When admin users want to login, they request the authentication link, which includes their token, to be sent to their email. Clicking on the link will authenticate them, create a session and mark them as logged in, and display the admin page, only available to logged in users.
Admin users are created manually in the database, there’s no registration available, and tokens are random strings. You might want to use more advanced tokens.
Implementation
My authentication path is /a/${token}
and when a token is present, the authentication occurs. When the token is not present, the admin page is displayed if the user accessing it is logged in.
To achieve this I define the corresponding endpoint:
[<EndPoint "/a">] Admin of token:string
If no token is present in the path, the token
value will be the empty string, which is not a valid token ever assigned to a user. That way we can distinguish both cases.
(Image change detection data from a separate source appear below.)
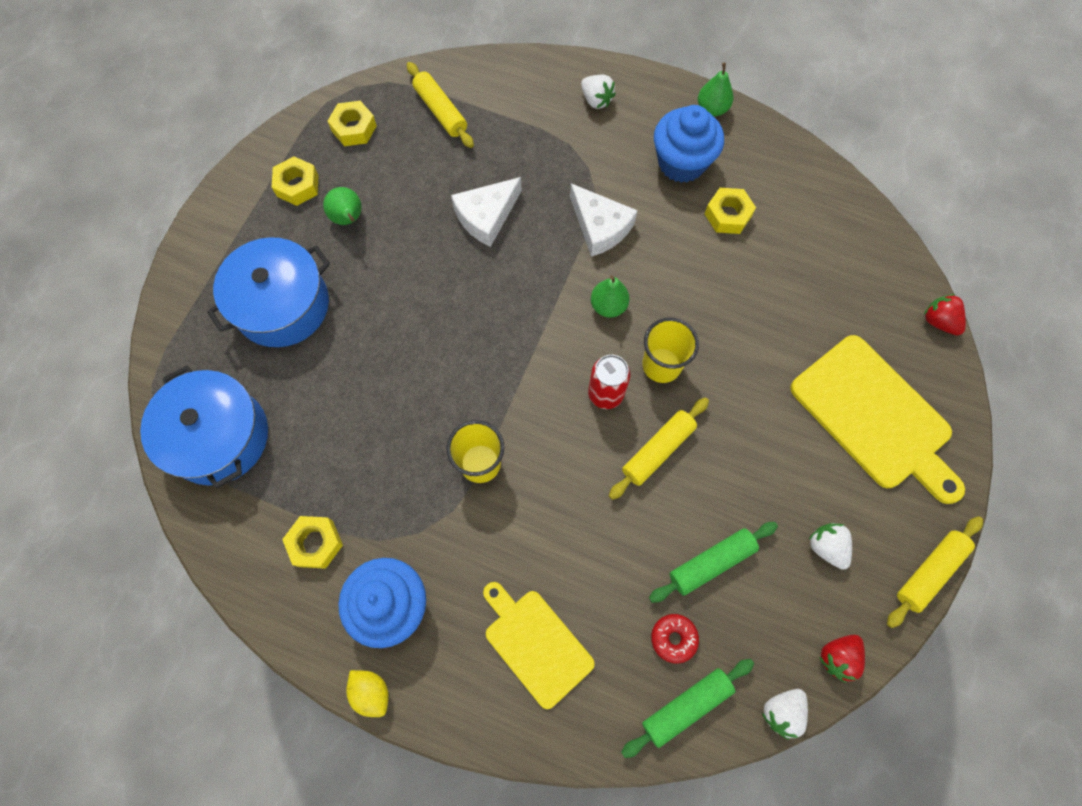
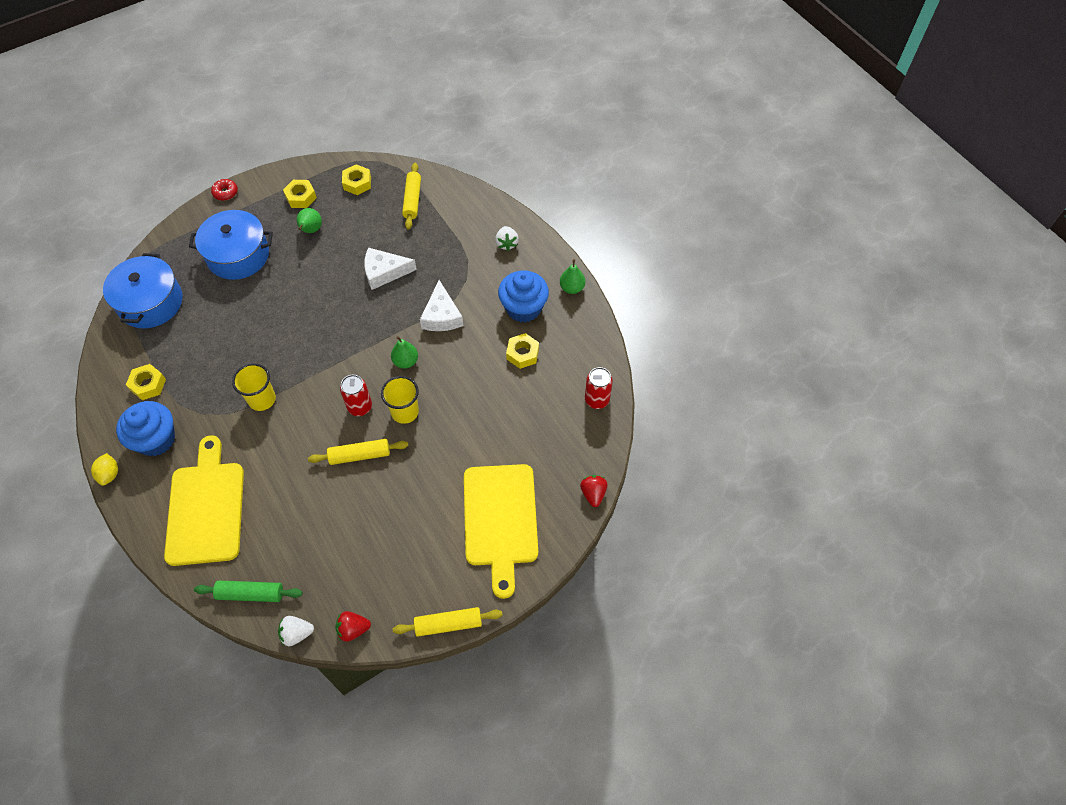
camera: 35 degrees right, 10 degrees down
(535, 643) = (206, 508): yellow cutting board -> yellow cutting board, size x1.57
(673, 638) = (276, 556): red donut -> red donut (225, 192)
(711, 562) = (332, 532): green rolling pin -> none
(826, 547) = (403, 569): white strawberry -> none
(849, 217) = (597, 400): none -> red can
The distinction of both cases it visibile in the code:
Application.MultiPage (fun ctx endpoint ->
match endpoint with
| EndPoint.Home -> HomePage ctx
| EndPoint.About -> AboutPage ctx
| EndPoint.Admin token ->
if token<> "" then
AuthPage ctx token
else
AdminPage ctx
The AuthPage
will simply validate the token. If it is valid, it registers the user as logged in and redirects it to the admin page, otherwise it redirects to the login page.
if validateToken token language then
ctx.UserSession.LoginUser (System.DateTime.Now.ToString()) |> Async.StartImmediate
Content.RedirectTemporary (EndPoint.Admin "")
else
Content.RedirectTemporary EndPoint.Login
Validating the token is simply checking there is a user with the token.
The Admin page itself will check the user accessing it is logged in before displaying its content, and redirect to the login page otherwise:
async {
let! user = ctx.UserSession.GetLoggedInUser()
if user.IsSome then
let body = ...
return! Templating.Main ctx EndPoint.About (t.t("Admin")) [
h1 [] [t.tt "Admin"]
p [] [t.tt "Welcome"]
body
]
else
return! Content.RedirectTemporary EndPoint.Login
}
Note: the t.tt
call is for internationalisation, and will translate the text in the user’s language.
And this is it, we have the authentication done. Sending the authentication link will be shown in a subsequent post, and involves more WebSharper features like client side code, RPC calls, reactive variables. That alone warrants to make it a dedicated post!